Meta-statistics on MediaWiki history reconstruction process
The idea behind this task is to calculate, store and display meta statistics on the MediaWiki history reconstruction, augmentation and denormalization:

  1. How many mediawiki records we discard/ignore and why
  2. In the final output, for each field in the denormalized table:
    • How many records have a correct an truthful value for this field
    • How many records have an unknown/null value for this field because it is missing in the original data
    • How many records we gave an 'artificial' value for this field because we didn't know the original value, but could infer a likely one following a design decision

This would help in:

  1. Users of the data better understanding the results of their queries/slices/dices.
  2. We detecting and troubleshooting changes in the data that break our MediaWiki history reconstruction algorithm.
  3. We improving the algorithm in the future.

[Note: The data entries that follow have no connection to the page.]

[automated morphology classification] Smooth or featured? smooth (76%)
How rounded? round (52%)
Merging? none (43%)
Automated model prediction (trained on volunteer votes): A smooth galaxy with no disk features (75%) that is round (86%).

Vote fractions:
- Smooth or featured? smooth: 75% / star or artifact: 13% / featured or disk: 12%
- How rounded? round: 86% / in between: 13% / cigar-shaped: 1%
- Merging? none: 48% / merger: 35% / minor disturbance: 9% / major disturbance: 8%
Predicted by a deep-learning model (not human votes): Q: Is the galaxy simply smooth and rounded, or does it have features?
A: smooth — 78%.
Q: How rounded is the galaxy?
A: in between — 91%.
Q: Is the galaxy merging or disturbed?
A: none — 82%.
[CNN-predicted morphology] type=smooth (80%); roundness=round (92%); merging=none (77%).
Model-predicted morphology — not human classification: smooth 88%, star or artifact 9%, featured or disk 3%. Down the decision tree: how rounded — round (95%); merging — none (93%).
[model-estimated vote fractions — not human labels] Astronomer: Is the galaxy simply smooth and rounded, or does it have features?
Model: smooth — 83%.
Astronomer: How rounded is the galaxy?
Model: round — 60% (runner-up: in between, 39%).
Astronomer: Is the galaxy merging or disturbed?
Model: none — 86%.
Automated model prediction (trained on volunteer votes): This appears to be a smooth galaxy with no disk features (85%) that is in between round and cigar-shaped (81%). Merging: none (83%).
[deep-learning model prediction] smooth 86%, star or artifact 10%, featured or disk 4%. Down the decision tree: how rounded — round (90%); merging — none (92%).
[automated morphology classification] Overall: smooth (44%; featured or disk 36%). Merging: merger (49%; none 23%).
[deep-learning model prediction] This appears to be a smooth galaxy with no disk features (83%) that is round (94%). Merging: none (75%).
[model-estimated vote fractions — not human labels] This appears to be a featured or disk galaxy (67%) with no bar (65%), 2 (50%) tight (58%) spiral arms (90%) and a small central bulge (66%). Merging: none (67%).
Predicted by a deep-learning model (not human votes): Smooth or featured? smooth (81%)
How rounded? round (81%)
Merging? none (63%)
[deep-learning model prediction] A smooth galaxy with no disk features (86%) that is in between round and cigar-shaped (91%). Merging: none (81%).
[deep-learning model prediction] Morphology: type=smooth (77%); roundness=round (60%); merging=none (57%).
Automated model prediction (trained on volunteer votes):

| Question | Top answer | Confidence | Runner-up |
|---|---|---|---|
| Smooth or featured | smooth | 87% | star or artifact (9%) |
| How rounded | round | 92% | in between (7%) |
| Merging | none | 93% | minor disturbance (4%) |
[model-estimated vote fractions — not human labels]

A possible implementation could be:

  1. For discarded/ignored records, output a row for each discarded record to an error table with the following schema: origin_table, record_id, reason_of_discard
  2. For fields with null or artificial values, have a field in the denormalized table called 'issues' (or similar) of type array<string> and every time the code infers a value from a design decision or detects a missing value, the code should add an issue code (i.e. 452) to that field.
  3. Then we could have a wiki page, explaining all issue codes and reason of discard.